Outcomes so far include, threatened species conservation, waste reduction, increase community engagement and rehabilitation of degraded coastal environments through weed control and native vegetation protection.

Raising Community Awareness of Coastal Issues

Friends of Venus Bay


Created only four years ago, the Friends of Venus Bay have raised community awareness of environmental weeds, the plight of bandicoots and beach nesting birds and encouraged the retention and replanting of indigenous vegetation.

To increase community understanding of the value of indigenous vegetation, they created a demonstration indigenous garden to encourage landholders to plant indigenous vegetation on their private land.

Duncan Malcolm

Duncan Malcolm


Duncan is the inaugural chair of the Gippsland Coastal Board, and an inaugural Member of the Victorian Coastal Council.

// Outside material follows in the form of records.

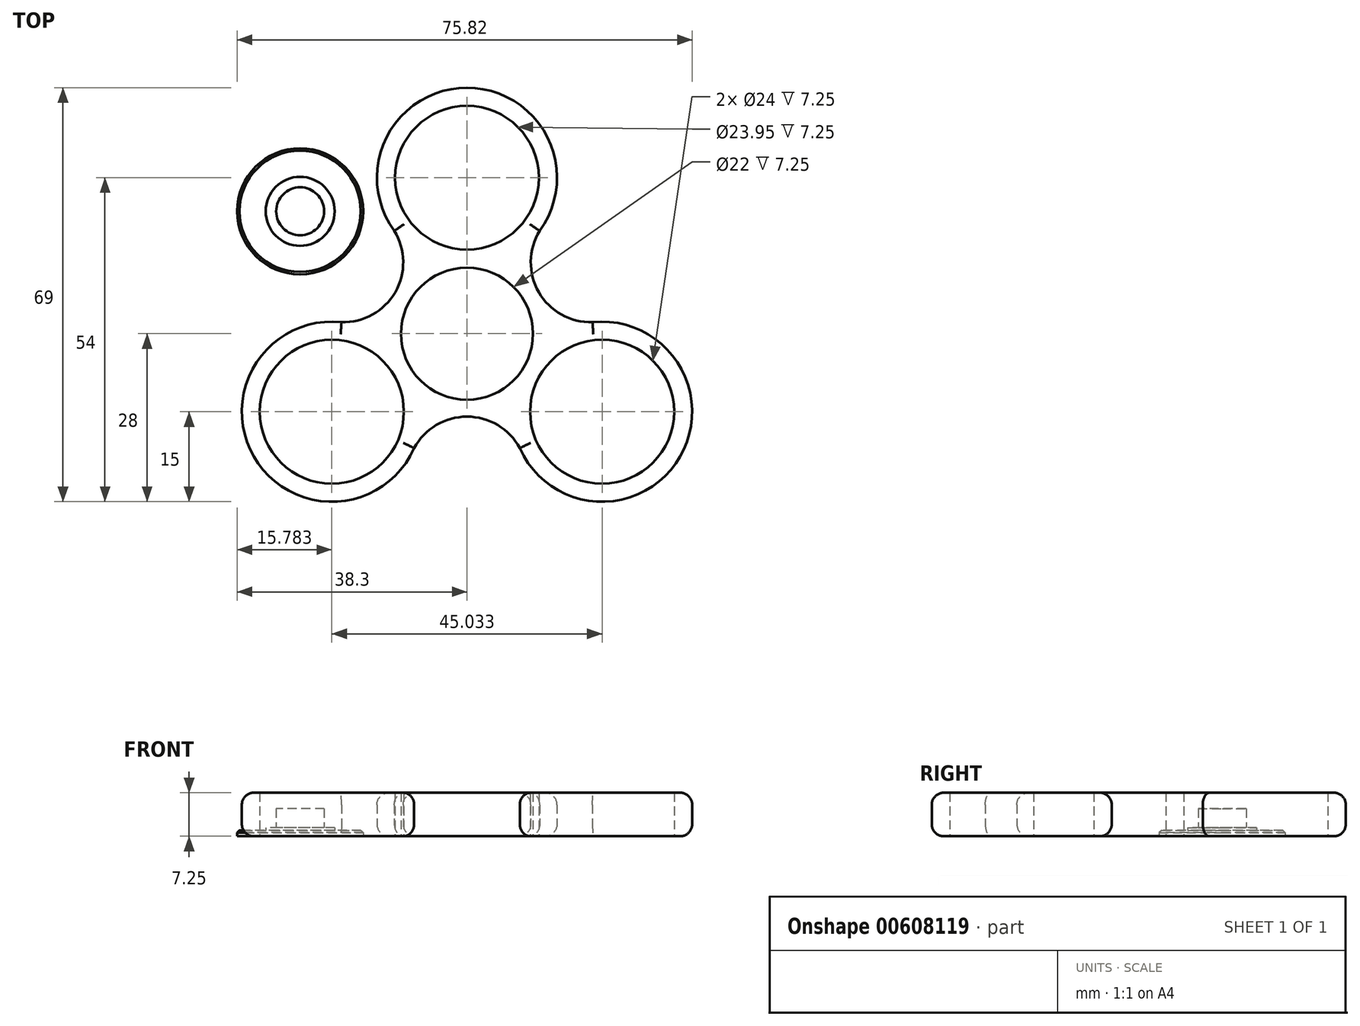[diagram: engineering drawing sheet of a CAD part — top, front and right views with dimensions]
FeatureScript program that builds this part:
annotation { "Feature Type Name" : "Feature", "Feature Type Description" : "" }
export const myFeature = defineFeature(function(context is Context, id is Id, definition is map)
    precondition{}
    {
        {
            var Q0;
            Q0=qCreatedBy(makeId("Top.planeOp"),FACE);
            var sketch = newSketch(context, id + "F0", { "sketchPlane" : qUnion([Q0])});
            skCircle(sketch, "E0", {"center": v(0, 26) * mm, "radius": 11.97 * mm});
            skArc(sketch, "E1", {"start": v(12.11, 17.15) * mm, "mid": v(0, 41) * mm, "end": v(-12.11, 17.15) * mm});
            skArc(sketch, "E2.1.0", {"start": v(-20.91, 1.91) * mm, "mid": v(-35.5, -20.5) * mm, "end": v(-8.8, -19.07) * mm});
            skCircle(sketch, "E2.1.1", {"center": v(-22.52, -13) * mm, "radius": 12 * mm});
            skCircle(sketch, "E2.1.2", {"center": v(-22.52, -13) * mm, "radius": 11.97 * mm});
            skArc(sketch, "E2.2.0", {"start": v(8.8, -19.07) * mm, "mid": v(35.5, -20.5) * mm, "end": v(20.91, 1.91) * mm});
            skCircle(sketch, "E2.2.1", {"center": v(22.52, -13) * mm, "radius": 12 * mm});
            skCircle(sketch, "E2.2.2", {"center": v(22.52, -13) * mm, "radius": 11.97 * mm});
            skPoint(sketch, "E2.center", {"position": v(0, 0) * mm});
            skCircle(sketch, "E3", {"center": v(0, 0) * mm, "radius": 11 * mm});
            skCircle(sketch, "E4", {"center": v(0, 0) * mm, "radius": 21 * mm, "construction": true});
            skArc(sketch, "E5", {"start": v(12.11, 17.15) * mm, "mid": v(11.97, 6.9) * mm, "end": v(20.91, 1.91) * mm});
            skArc(sketch, "E6.1.0", {"start": v(-20.91, 1.91) * mm, "mid": v(-11.97, 6.9) * mm, "end": v(-12.11, 17.15) * mm});
            skArc(sketch, "E6.2.0", {"start": v(8.8, -19.07) * mm, "mid": v(0, -13.82) * mm, "end": v(-8.8, -19.07) * mm});
            skSolve(sketch);
        }
        {
            var Q0;
            Q0=makeQuery(id+"F0.imprint","IMPRINT",FACE,{"disambiguationData":[TD([[makeQuery(id+"F0.imprint","IMPRINT",EDGE,{"derivedFrom":sQuery(id+"F0.wireOp",EDGE,"E0")}),-1.0]])]});
            extrude(context, id + "F1", {"entities" : qUnion([Q0]), "depth" : 7.25 * mm, "offsetDistance" : 25 * mm});
        }
        {
            var Q0;
            Q0=makeQuery(id+"F1.opExtrude","CAP_EDGE",EDGE,{"disambiguationData":[OSD([sQuery(id+"F0.wireOp",EDGE,"E2.1.0")])],"isStart":false});
            var Q1;
            Q1=makeQuery(id+"F1.opExtrude","CAP_EDGE",EDGE,{"disambiguationData":[OSD([sQuery(id+"F0.wireOp",EDGE,"E1")])],"isStart":false});
            var Q2;
            Q2=makeQuery(id+"F1.opExtrude","CAP_EDGE",EDGE,{"disambiguationData":[OSD([sQuery(id+"F0.wireOp",EDGE,"E2.2.0")])],"isStart":false});
            var Q3;
            Q3=makeQuery(id+"F1.opExtrude","CAP_EDGE",EDGE,{"disambiguationData":[OSD([sQuery(id+"F0.wireOp",EDGE,"E2.1.0")])],"isStart":true});
            var Q4;
            Q4=makeQuery(id+"F1.opExtrude","CAP_EDGE",EDGE,{"disambiguationData":[OSD([sQuery(id+"F0.wireOp",EDGE,"E2.2.0")])],"isStart":true});
            var Q5;
            Q5=makeQuery(id+"F1.opExtrude","CAP_EDGE",EDGE,{"disambiguationData":[OSD([sQuery(id+"F0.wireOp",EDGE,"E1")])],"isStart":true});
            fillet(context, id + "F2", {"entities" : qUnion([Q0, Q1, Q2, Q3, Q4, Q5]), "radius" : 2 * mm, "tangentPropagation" : true, "allowEdgeOverflow" : false});
        }
        {
            var Q0;
            Q0=qCreatedBy(makeId("Top.planeOp"),FACE);
            var sketch = newSketch(context, id + "F3", { "sketchPlane" : qUnion([Q0])});
            skCircle(sketch, "E7", {"center": v(-27.8, 20.4) * mm, "radius": 10.5 * mm});
            skCircle(sketch, "E8", {"center": v(-27.8, 20.4) * mm, "radius": 5.75 * mm});
            skCircle(sketch, "E9", {"center": v(-27.8, 20.4) * mm, "radius": 4 * mm});
            skSolve(sketch);
        }
        {
            var Q0;
            Q0=makeQuery(id+"F3.imprint","IMPRINT",FACE,{"disambiguationData":[TD([[makeQuery(id+"F3.imprint","IMPRINT",EDGE,{"derivedFrom":sQuery(id+"F3.wireOp",EDGE,"E8")}),1.0]])]});
            extrude(context, id + "F4", {"entities" : qUnion([Q0]), "operationType" : NewBodyOperationType.ADD, "depth" : 1.4 * mm, "offsetDistance" : 25 * mm});
        }
        {
            var Q0;
            Q0=makeQuery(id+"F3.imprint","IMPRINT",FACE,{"disambiguationData":[TD([[makeQuery(id+"F3.imprint","IMPRINT",EDGE,{"derivedFrom":sQuery(id+"F3.wireOp",EDGE,"E7")}),1.0]])]});
            extrude(context, id + "F5", {"entities" : qUnion([Q0]), "operationType" : NewBodyOperationType.ADD, "depth" : 1 * mm, "offsetDistance" : 25 * mm});
        }
        {
            var Q0;
            Q0=makeQuery(id+"F3.imprint","IMPRINT",FACE,{"disambiguationData":[TD([[makeQuery(id+"F3.imprint","IMPRINT",EDGE,{"derivedFrom":sQuery(id+"F3.wireOp",EDGE,"E9")}),1.0]])]});
            extrude(context, id + "F6", {"entities" : qUnion([Q0]), "operationType" : NewBodyOperationType.ADD, "depth" : 4.6 * mm, "offsetDistance" : 25 * mm});
        }
        {
            var Q0;
            Q0=makeQuery(id+"F5.opExtrude","CAP_EDGE",EDGE,{"disambiguationData":[OSD([sQuery(id+"F3.wireOp",EDGE,"E7")])],"isStart":false});
            chamfer(context, id + "F7", {"entities" : qUnion([Q0]), "width" : .4 * mm, "tangentPropagation" : true});
        }
    });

Duncan has spent the last 12 years in a coastal role, but has spent many more in general Natural Resource Management.

He has established the Gippsland Coastal Board as a major vice in integrated planning and natural resource management for coastal land and marine issues in Gippsland and Victoria.

He has provided inspirational leadership and mentoring to Gippsland Coastal Board members and staff.

Duncan is involved with various NRM organisations, including Rural Water Corporation, East Gippsland Catchment Management Authority, VEAC, Australian Landscape Trust and Watermark Inc.